Dawn had an odd habit when she opened a new pack of cigarettes. She would take one out, and turn it around so it was tobacco up in the pack. “That’s the one that’s going to kill me”, she’d say ironically. I never did find out where that came from or what it meant. It isn’t what killed her though. I was the one they called late one night when Dawn got sick. I drove like a mad thing with my dying friend in the back seat to a now-closed hospital near downtown. She was diagnosed as being in acidic ketoacidosis, and they barely saved her life. In the days after that near-death experience we all learned about managing Type 2 Diabetes. Sugar really is in everything, and it was maddening for me to realize how much of our food is contaminated with it. I kept orange juice in my fridge for her emergencies, and learned how to find cheap needles and insulin and how to give a shot.

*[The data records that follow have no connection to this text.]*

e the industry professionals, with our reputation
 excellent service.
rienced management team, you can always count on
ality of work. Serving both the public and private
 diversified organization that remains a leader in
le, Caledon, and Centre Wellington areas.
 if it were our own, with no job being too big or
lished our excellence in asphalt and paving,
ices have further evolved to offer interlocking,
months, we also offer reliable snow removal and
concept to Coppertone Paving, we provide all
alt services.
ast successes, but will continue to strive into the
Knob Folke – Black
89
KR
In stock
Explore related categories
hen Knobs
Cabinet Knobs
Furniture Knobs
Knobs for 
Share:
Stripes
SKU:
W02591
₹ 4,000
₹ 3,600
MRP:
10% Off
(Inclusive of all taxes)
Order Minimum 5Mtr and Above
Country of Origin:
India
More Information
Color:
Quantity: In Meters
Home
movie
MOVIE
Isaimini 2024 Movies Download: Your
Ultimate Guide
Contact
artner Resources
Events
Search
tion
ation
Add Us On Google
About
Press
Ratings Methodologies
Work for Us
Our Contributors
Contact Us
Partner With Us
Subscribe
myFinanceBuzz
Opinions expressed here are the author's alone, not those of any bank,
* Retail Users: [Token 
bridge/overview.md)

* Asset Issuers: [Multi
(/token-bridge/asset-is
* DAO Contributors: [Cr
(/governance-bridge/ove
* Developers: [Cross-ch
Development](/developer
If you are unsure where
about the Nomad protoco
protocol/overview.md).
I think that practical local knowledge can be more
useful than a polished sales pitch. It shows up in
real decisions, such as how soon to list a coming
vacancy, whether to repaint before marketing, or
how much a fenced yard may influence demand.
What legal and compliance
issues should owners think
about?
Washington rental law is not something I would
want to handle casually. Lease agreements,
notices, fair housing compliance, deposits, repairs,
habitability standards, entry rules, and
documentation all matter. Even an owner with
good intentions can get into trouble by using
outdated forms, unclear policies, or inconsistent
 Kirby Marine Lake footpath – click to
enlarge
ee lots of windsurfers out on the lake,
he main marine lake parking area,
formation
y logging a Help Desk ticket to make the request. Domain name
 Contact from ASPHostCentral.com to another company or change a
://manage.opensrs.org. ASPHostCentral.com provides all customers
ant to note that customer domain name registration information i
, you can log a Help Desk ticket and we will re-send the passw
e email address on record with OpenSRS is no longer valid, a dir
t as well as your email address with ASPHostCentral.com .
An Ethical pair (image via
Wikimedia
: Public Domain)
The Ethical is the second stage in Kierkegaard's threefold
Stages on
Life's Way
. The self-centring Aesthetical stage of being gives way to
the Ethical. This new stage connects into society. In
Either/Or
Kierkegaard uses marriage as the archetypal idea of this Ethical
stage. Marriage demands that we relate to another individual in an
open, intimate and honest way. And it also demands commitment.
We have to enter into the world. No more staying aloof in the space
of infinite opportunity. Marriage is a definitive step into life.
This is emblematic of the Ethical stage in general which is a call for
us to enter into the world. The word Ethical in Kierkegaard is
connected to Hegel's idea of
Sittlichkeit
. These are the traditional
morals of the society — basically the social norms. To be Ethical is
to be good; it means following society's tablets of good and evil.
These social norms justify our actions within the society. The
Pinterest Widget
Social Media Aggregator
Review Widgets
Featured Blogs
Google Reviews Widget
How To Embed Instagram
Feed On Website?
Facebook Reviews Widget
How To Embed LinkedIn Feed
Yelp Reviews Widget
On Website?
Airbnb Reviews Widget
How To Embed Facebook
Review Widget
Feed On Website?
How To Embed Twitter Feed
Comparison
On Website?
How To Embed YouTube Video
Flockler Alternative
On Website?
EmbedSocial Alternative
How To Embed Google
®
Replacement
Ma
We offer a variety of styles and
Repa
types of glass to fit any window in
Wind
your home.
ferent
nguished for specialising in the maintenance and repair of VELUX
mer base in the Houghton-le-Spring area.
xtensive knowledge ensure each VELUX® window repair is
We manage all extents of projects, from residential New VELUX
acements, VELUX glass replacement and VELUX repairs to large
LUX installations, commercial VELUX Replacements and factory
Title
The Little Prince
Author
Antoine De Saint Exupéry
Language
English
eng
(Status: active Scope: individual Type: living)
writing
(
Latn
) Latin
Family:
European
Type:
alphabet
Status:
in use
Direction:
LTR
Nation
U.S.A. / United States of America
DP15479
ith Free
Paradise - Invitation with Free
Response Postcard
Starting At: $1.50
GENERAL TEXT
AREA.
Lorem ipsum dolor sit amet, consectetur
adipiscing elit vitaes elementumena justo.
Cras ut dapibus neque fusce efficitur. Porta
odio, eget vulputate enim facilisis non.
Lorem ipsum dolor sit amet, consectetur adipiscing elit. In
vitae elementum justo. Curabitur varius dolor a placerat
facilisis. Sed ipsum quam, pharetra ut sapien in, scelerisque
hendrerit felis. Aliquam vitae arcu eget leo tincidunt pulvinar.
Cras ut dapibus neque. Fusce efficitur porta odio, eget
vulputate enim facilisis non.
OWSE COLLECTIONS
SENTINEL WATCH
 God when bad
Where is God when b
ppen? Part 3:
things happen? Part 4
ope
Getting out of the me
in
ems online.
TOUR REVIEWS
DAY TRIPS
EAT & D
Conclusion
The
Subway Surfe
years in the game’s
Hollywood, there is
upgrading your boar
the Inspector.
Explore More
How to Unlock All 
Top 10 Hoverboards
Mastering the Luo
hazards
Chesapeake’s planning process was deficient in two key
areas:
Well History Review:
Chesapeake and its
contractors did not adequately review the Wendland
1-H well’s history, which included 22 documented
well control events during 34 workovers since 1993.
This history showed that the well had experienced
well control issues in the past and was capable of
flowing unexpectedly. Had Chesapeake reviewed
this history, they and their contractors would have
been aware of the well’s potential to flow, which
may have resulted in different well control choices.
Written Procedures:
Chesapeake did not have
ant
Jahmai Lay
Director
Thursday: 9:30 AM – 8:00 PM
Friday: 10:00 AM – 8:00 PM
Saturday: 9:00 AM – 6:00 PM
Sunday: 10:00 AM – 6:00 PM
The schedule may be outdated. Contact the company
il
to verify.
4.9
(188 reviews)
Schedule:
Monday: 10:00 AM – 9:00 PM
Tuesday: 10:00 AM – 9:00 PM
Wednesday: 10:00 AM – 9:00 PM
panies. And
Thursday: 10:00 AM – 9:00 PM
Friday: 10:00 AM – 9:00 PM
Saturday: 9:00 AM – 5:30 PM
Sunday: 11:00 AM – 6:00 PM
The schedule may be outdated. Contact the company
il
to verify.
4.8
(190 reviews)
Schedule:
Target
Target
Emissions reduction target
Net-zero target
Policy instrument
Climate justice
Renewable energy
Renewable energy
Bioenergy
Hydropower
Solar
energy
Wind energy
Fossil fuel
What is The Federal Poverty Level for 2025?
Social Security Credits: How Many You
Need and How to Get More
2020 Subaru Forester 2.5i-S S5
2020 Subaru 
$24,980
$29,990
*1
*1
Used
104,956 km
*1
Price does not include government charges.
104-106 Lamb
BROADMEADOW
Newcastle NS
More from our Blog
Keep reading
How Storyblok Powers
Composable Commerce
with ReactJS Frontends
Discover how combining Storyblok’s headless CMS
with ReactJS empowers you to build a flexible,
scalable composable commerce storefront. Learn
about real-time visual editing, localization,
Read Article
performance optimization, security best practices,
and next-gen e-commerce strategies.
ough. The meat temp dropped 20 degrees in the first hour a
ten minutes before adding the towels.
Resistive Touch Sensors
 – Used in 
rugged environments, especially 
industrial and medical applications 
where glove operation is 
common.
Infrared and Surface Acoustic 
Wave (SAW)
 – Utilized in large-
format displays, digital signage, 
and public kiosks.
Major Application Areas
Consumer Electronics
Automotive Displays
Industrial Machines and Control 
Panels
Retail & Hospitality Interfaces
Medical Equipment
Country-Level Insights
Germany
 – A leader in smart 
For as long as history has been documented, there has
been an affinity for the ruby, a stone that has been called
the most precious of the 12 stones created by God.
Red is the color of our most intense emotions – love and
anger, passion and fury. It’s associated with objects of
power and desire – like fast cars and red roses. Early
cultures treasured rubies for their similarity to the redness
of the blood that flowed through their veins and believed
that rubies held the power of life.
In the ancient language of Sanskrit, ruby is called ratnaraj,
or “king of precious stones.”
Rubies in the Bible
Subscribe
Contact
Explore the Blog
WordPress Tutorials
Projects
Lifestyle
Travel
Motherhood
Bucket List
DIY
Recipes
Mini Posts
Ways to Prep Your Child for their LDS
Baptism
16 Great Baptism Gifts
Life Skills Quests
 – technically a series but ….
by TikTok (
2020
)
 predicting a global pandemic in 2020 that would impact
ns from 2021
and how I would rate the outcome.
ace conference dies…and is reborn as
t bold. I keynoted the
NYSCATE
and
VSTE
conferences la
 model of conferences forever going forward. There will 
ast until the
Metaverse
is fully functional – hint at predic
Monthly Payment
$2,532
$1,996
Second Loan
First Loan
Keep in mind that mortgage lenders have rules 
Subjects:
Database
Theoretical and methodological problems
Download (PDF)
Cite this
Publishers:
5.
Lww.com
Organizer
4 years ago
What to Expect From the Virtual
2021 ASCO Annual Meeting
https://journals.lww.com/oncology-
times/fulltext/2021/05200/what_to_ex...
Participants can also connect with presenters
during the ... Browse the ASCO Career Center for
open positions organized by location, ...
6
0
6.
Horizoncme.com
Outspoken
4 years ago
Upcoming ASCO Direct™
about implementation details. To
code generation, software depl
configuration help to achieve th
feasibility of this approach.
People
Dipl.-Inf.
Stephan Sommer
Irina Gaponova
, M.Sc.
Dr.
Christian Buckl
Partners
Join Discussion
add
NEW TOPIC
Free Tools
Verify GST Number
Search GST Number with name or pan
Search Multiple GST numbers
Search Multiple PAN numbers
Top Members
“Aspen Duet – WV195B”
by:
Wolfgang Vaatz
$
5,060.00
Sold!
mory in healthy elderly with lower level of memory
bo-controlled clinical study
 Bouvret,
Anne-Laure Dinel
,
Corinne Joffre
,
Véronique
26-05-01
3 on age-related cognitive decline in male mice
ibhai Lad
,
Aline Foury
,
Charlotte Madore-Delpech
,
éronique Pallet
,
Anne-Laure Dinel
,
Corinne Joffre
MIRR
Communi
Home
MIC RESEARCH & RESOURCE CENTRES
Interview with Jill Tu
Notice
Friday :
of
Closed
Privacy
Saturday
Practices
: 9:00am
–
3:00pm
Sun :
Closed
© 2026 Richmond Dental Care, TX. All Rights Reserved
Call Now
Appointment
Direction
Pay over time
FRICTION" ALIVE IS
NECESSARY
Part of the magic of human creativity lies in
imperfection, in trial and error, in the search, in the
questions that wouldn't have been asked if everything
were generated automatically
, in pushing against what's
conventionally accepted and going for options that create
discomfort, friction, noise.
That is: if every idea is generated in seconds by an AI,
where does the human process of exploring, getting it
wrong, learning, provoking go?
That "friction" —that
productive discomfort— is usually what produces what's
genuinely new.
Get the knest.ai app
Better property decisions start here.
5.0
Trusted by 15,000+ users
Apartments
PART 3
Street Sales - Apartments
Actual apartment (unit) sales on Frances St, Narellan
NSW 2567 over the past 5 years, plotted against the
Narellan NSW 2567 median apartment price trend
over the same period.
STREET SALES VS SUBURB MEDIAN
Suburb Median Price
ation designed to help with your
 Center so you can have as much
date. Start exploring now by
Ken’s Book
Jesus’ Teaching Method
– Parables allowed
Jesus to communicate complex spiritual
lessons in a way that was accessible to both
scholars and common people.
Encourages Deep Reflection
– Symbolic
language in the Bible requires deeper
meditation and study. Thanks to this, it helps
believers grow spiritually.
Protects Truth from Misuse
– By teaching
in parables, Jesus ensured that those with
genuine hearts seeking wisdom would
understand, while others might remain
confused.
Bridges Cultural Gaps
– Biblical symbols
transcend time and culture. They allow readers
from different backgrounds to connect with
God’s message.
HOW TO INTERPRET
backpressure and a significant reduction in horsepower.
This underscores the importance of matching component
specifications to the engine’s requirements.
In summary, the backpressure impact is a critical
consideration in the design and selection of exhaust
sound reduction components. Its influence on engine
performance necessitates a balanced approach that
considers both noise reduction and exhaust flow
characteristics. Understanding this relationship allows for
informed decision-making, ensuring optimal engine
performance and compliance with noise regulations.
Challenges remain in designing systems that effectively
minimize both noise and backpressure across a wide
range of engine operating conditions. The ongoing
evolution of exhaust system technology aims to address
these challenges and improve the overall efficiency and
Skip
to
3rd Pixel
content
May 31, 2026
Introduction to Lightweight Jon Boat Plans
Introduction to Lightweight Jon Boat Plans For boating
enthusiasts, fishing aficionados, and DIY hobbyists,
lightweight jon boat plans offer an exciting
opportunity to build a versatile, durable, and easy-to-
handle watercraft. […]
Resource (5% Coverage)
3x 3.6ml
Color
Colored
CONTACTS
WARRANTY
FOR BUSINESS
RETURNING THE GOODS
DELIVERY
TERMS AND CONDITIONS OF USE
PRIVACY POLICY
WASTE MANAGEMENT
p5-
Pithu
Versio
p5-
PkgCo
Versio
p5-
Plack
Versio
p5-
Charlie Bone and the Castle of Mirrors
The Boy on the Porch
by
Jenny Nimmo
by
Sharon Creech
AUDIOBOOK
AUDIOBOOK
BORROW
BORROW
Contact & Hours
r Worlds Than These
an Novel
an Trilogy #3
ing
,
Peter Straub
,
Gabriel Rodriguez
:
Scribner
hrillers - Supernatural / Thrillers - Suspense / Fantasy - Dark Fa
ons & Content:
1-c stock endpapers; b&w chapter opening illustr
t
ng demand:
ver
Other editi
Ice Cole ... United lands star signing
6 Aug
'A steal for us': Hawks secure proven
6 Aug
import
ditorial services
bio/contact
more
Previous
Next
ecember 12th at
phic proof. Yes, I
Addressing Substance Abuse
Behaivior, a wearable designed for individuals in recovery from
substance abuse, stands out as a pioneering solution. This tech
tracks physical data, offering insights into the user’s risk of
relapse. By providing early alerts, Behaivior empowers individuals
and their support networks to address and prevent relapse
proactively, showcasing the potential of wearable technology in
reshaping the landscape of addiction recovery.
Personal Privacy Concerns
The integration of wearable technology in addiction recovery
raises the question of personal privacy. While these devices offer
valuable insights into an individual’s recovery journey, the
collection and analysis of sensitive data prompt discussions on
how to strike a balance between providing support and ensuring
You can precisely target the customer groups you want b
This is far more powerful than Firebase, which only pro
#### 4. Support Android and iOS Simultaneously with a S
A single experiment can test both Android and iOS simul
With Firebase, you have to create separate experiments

Our paths took us in different directions. I got married, and had kids and moved to the suburbs. Dawn and her fella moved to New York to pursue art and music and we lost touch. I found her again via Facebook a few years ago, alone now, and living out in California. We got to talk on the phone and had a few great conversations. She was in touch with her son, though the grace of the adopting parents. It was great to hear that – I know that decision had given her a lot of pain. It was all that sugar that she had ingested back while pregnant that had started her road to diabetes. She still had the knack of meeting famous people. She had segued from musicians and actors to comedians at that point. She still looked great in black. Dawn died a couple of years ago, from complications of Diabetes. She was just shy of 50 when she passed, but in my mind Dawn is forever in her late 20’s, grinning at me in a dark loud bar over a cigarette, tipping her head back and saying “Hey” in her raspy cool voice with a hint of secrets never revealed.
Little Dawn. So many memories in that piece. Miss her still. Thank you for this, loved it.
Thanks Jane, yes a lot of memories… I will at some point write about the actual fall from the horse, just not sure when.